Gather each line of the entries below that includes "детское".
*** Opening PROVIDED INFORMATION ***
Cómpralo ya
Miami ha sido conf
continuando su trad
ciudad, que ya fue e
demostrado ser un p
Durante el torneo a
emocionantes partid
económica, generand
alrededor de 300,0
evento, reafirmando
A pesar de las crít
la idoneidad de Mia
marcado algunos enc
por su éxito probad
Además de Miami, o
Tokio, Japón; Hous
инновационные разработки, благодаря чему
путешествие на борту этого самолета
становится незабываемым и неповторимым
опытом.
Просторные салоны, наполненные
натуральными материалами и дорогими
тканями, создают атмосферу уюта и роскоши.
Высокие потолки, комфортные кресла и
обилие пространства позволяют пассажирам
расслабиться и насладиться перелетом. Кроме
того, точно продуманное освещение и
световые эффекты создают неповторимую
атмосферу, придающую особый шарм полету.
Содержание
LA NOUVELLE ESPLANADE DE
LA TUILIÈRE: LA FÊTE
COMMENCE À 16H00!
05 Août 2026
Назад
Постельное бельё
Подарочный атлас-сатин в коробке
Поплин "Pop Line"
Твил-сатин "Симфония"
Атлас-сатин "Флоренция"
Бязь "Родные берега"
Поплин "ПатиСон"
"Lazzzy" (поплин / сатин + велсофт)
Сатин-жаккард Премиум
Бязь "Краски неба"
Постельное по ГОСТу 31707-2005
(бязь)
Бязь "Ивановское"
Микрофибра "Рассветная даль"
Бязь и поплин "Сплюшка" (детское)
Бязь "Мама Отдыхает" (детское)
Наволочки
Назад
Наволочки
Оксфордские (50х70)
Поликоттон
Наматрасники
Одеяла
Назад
*** Closing PROVIDED INFORMATION ***
*** Opening PROVIDED INFORMATION ***
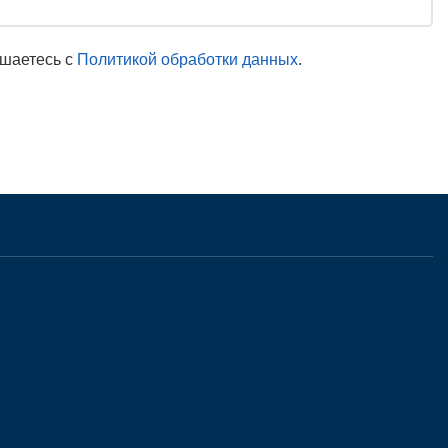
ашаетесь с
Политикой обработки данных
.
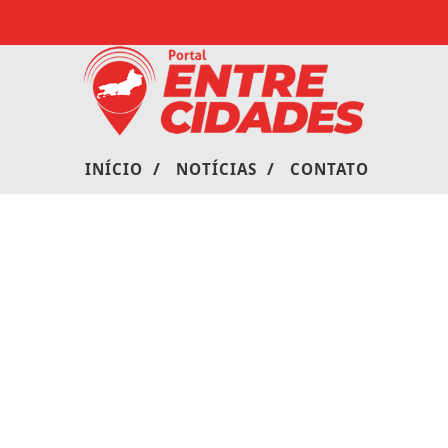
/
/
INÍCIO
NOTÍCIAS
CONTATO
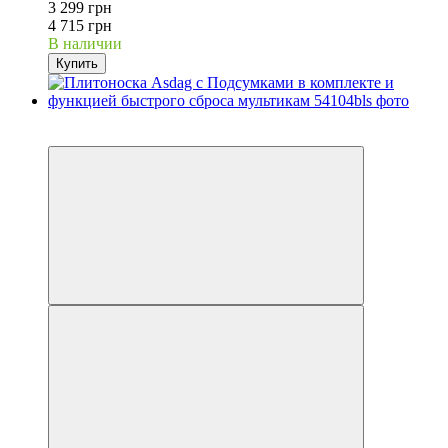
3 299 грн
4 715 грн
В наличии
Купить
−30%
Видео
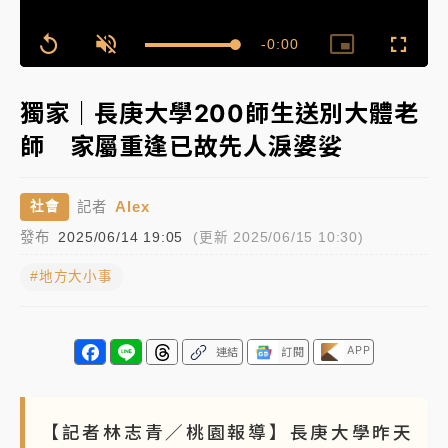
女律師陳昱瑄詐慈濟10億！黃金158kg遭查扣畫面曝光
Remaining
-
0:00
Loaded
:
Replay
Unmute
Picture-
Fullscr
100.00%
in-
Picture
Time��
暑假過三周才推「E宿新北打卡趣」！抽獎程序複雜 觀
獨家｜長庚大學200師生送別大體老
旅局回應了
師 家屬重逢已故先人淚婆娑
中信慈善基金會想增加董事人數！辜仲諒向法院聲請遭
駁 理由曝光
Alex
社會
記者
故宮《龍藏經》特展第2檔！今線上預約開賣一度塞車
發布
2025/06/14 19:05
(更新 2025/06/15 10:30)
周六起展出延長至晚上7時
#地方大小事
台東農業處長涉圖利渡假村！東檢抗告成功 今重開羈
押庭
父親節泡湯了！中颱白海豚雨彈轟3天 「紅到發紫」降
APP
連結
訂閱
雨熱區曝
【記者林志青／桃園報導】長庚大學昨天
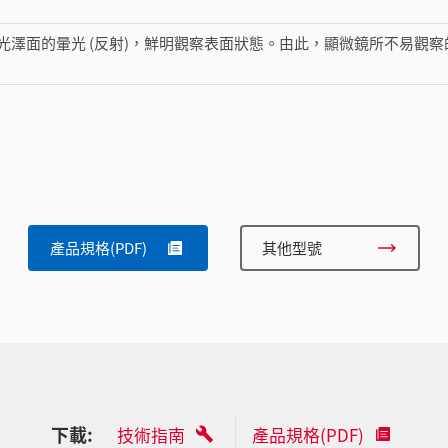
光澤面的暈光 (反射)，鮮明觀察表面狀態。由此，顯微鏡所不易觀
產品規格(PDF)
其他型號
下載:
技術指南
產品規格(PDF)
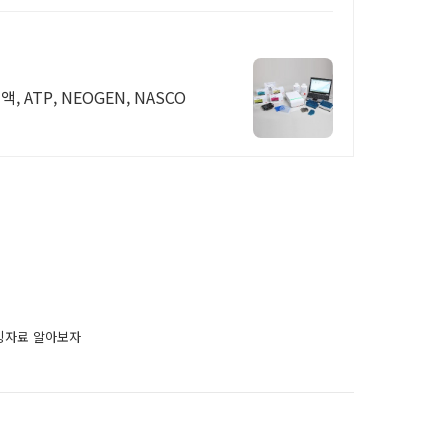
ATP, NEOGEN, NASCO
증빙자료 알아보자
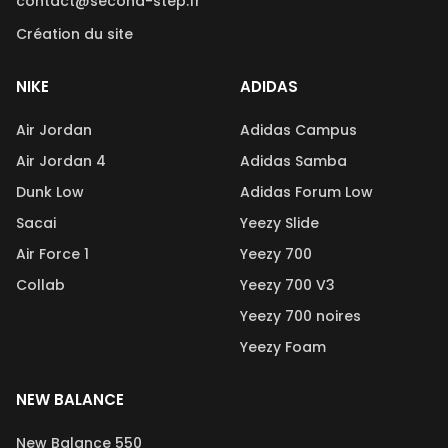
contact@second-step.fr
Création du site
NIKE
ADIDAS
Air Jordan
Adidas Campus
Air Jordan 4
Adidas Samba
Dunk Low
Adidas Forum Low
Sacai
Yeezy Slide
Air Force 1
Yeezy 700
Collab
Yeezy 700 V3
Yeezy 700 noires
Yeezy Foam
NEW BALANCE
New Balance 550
*** Closing PROVIDED INFORMATION ***
*** Opening PROVIDED INFORMATION ***
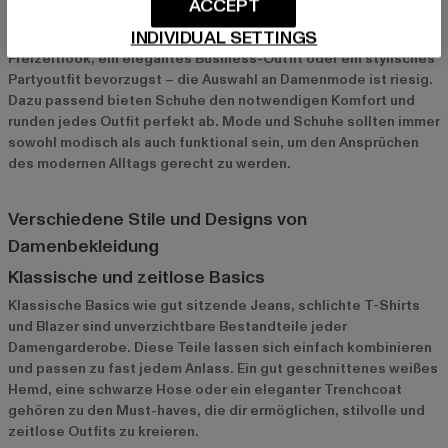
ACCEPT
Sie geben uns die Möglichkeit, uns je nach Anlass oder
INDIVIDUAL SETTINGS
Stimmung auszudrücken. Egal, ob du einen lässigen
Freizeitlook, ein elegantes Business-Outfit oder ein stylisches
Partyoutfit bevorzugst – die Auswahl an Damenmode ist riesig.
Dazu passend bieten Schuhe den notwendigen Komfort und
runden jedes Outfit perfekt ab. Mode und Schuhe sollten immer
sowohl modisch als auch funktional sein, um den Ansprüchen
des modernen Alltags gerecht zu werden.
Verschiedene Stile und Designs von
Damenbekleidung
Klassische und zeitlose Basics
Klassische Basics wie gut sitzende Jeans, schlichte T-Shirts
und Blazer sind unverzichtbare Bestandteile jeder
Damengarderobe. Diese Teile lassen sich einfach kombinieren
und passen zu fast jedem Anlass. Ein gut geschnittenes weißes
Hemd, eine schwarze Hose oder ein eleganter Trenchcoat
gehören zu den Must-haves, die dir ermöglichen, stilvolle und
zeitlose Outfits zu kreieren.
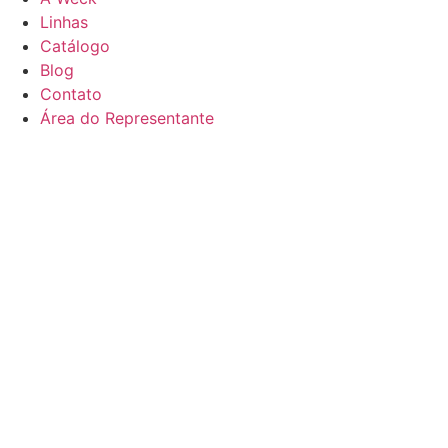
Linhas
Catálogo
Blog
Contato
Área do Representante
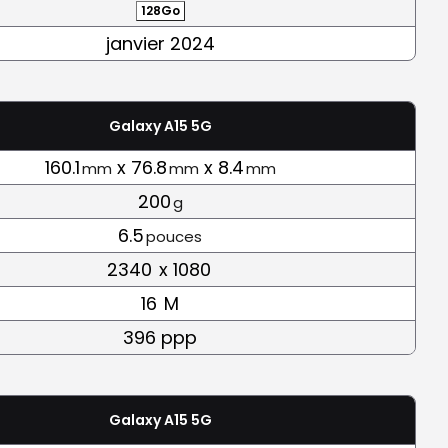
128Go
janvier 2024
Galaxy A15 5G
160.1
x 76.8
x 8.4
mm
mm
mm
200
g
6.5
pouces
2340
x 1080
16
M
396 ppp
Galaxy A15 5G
*** Closing PROVIDED INFORMATION ***
PROBLEM SOLUTION:
Бязь и поплин "Сплюшка" (детское)
Бязь "Мама Отдыхает" (детское)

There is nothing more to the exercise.